Quand le général de Gaulle utilisait l’écriture inclusive avant tout le monde
Le tout premier discours télévisé prononcé par le général de Gaulle le 27 juin 1958 aurait pu passer inaperçu. Moins célèbre que son appel du 18 juin 1940 ou que le discours d’Alger, il a pourtant marqué les esprits, en partie pour sa conclusion peu conventionnelle.
Alors que jusqu’à présent le Général s’était toujours adressé aux « Français », il décide de clore son discours télévisé par ces mots : « Il faisait bien sombre hier. Ce soir, il y a de la lumière. Françaises, Français, aidez-moi ». Les commentateurs de l’époque s’en émeuvent : Mais pourquoi diable vouloir s’adresser spécifiquement aux Françaises ? « Français » suffirait très bien.
Seulement voilà, le général de Gaulle ne semble pas l’entendre de cette oreille. Ou plutôt, dans son oreille siffle une autre musique, celle du suffrage universel direct. Et pour que les femmes votent pour lui, encore faudrait-il qu’elles se sentent impliquées. C’est la règle numéro un de toute plume : penser à l’auditoire, écrire pour l’auditoire et rien que pour l’auditoire.
Pas fou, le Général se dit donc qu’il faut modifier sa péroraison. Et il a bien raison. Des années plus tard, les études du psycholinguiste Pascal Gygax* et du professeur Markus Brauer*, démontreront que les doubles flexions comme « Françaises, Français » suscitent jusqu’à deux fois plus de représentations mentales féminines que les formulations au masculin.*
Il semblerait donc que le général de Gaulle, loin d’être un précurseur de l’écriture inclusive, aurait surtout été un fin stratège. Il avait compris, bien avant d’autres, que le masculin n’est jamais neutre et que, pour s’adresser aux femmes, il fallait les nommer. Il fallait les rendre visibles pour qu’elles se sentent concernées.

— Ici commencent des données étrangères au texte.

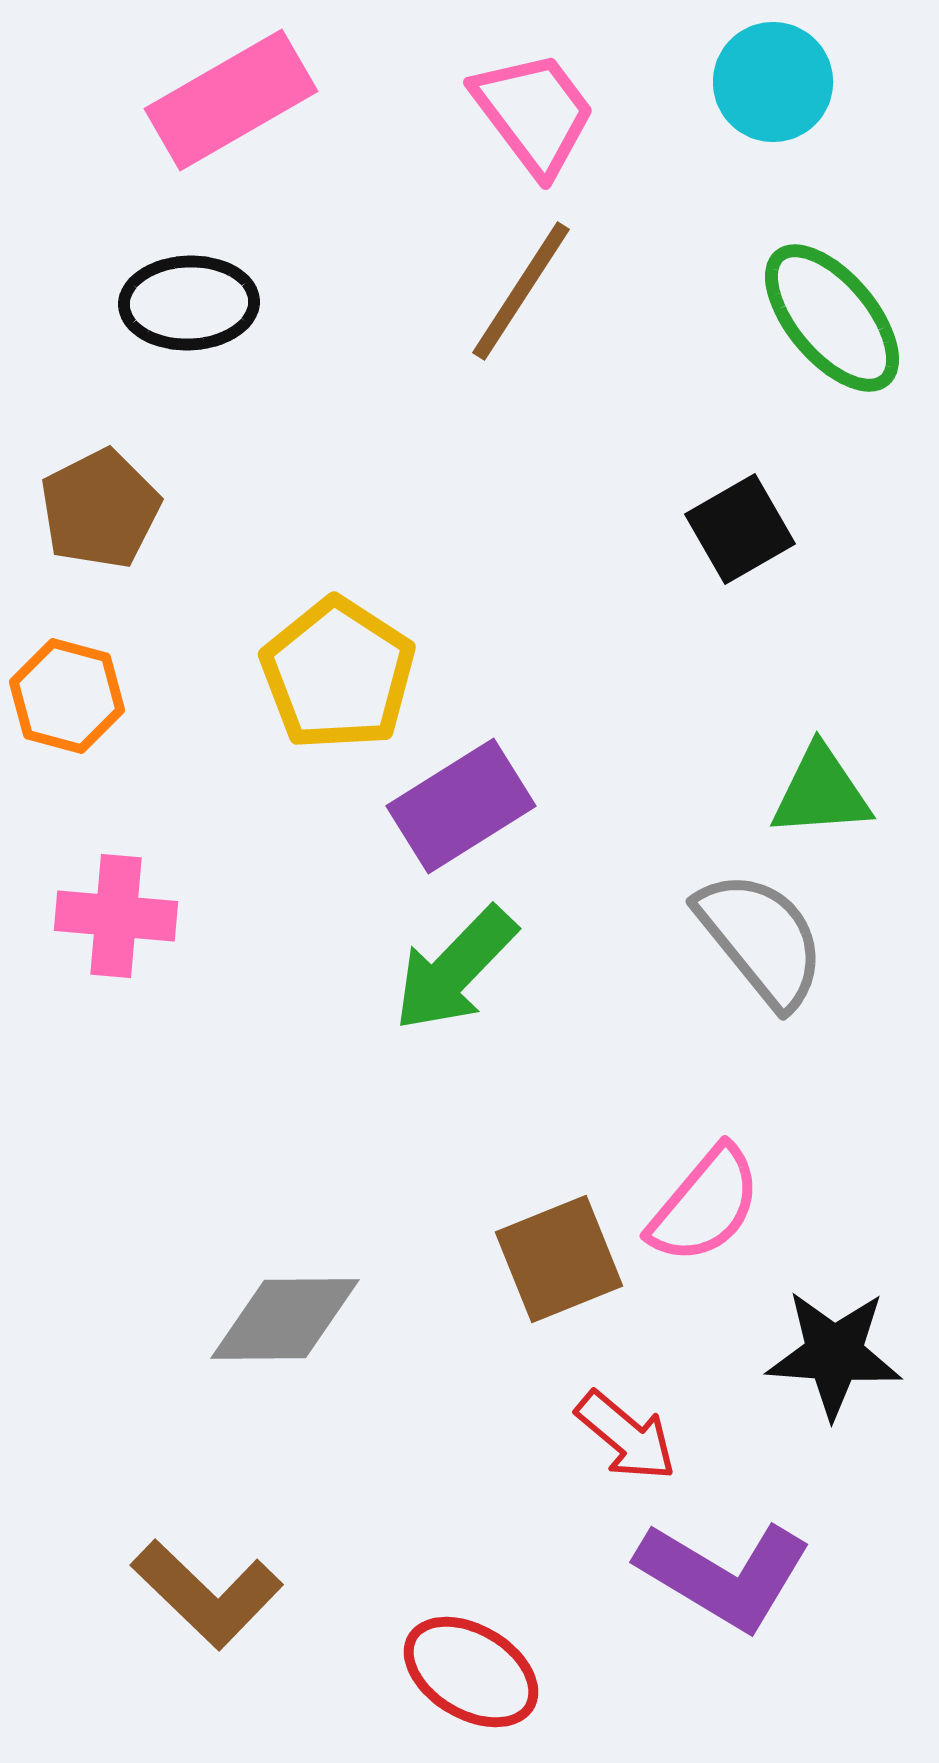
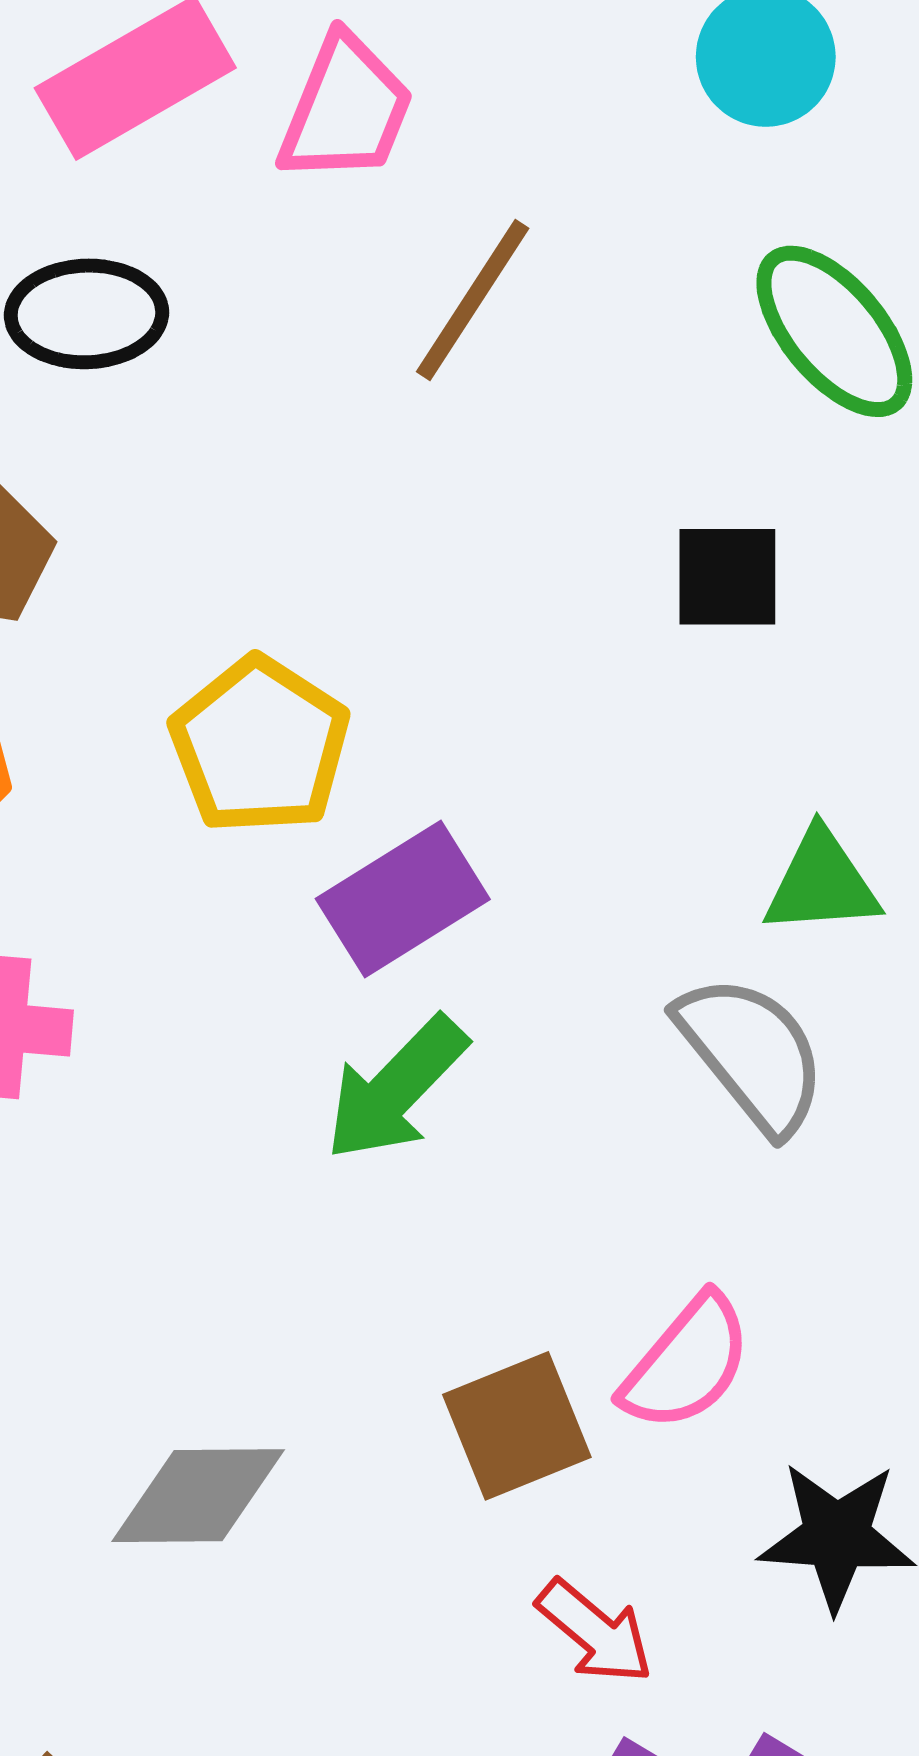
pink trapezoid: (534, 113) -> (346, 109), moved, turned 59
black square: (740, 529) -> (727, 577), turned 30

Toutefois, le choix de mettre « Françaises » en premier est loin d’être anecdotique. Il n’est qu’un dérivatif du plus connu « Mesdames, Messieurs ». Et la galanterie, on le sait, relève parfois plus du sexisme déguisé que de la chevalerie.
Quant à la solution inverse, elle connaît un autre écueil : celui de l’effet « Adam et Eve ». L’homme vient en premier parce qu’il est plus important. Voilà. Et si vous ne vous êtes jamais demandé ce que signifiait le numéro 2 dans votre numéro de Sécurité Sociale, il est encore temps de le faire.
Depuis 2013, le Haut conseil à l’égalité entre les femmes et les hommes recommande d’avoir recours à l’ordre alphabétique. C’est arbitraire, certes, mais bien pratique.
Aujourd’hui, bien que « Françaises, Français » soit entré dans l’air du temps, la majorité des responsables politiques continue d’être réfractaire à l’écriture inclusive. Ils en font un enjeu de langage alors que c’est un enjeu de société. Ils y voient une menace alors que une opportunité : celle de faire réellement progresser l’égalité entre les femmes et les hommes.